The site is formed in the shape of a triangle with rounded ends. One rampart surrounds the whole fort. On the southern side, another similar embankment is built about 40 metres in front of the main one. The ends of this outer rampart approach the main one but do not touch it. Because the entrance of the main rampart is located on the western side, no significant purpose for the outer one has been determined. From west to east the fort extends 460 m, from north to south 647 m. The total length of the ramparts is 2500 metres and they contain 240,000 cubic metres of stone. Thousands of beams were attached to the ramparts which, as the diagram shows, probably presented a vertical stone wall to the exterior.

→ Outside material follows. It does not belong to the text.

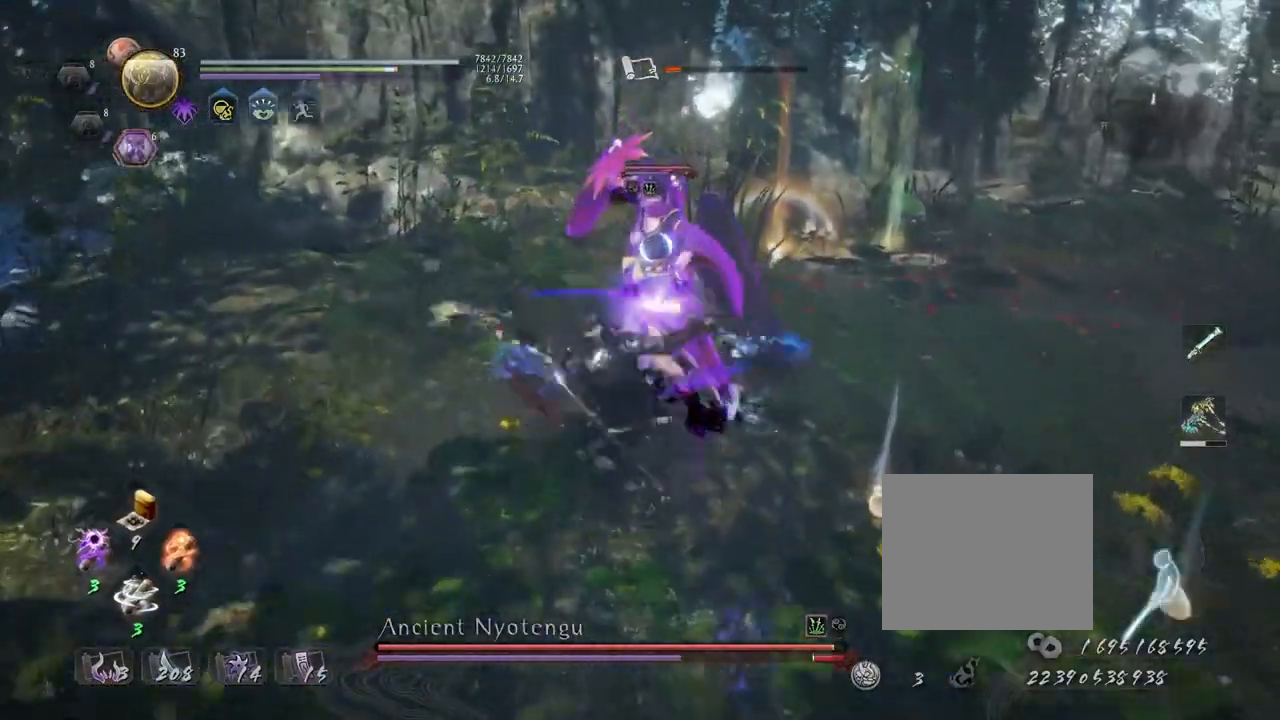
{"buttons": ["TRIANGLE"], "left_stick": "center", "right_stick": "center", "events": [[17, "L1", "down"], [133, "left_stick", "down"], [233, "CROSS", "down"], [317, "CROSS", "up"], [350, "L1", "up"], [350, "left_stick", "center"], [467, "TRIANGLE", "down"]]}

Julius Caesar describes such ramparts in Book seven, chapter 23 of his Commentaries on the Gallic War:

But this is usually the form of all the Gallic walls. Straight beams, connected lengthwise and two feet distant from each other at equal intervals, are placed together on the ground; these are mortised on the inside, and covered with plenty of earth. But the intervals which we have mentioned, are closed up in front by large stones. These being thus laid and cemented together, another row is added above, in such a manner that the same interval may be observed, and that the beams may not touch one another, but equal spaces intervening, each row of beams is kept firmly in its place by a row of stones. In this manner the whole wall is consolidated, until the regular height of the wall be completed. This work, with respect to appearance and variety, is not unsightly, owing to the alternate rows of beams and stones, which preserve their order in right lines; and, besides, it possesses great advantages as regards utility and the defence of cities; for the stone protects it from fire, and the wood from the battering ram, since it (the wood) being mortised in the inside with rows of beams, generally forty feet each in length, can neither be broken through nor torn asunder.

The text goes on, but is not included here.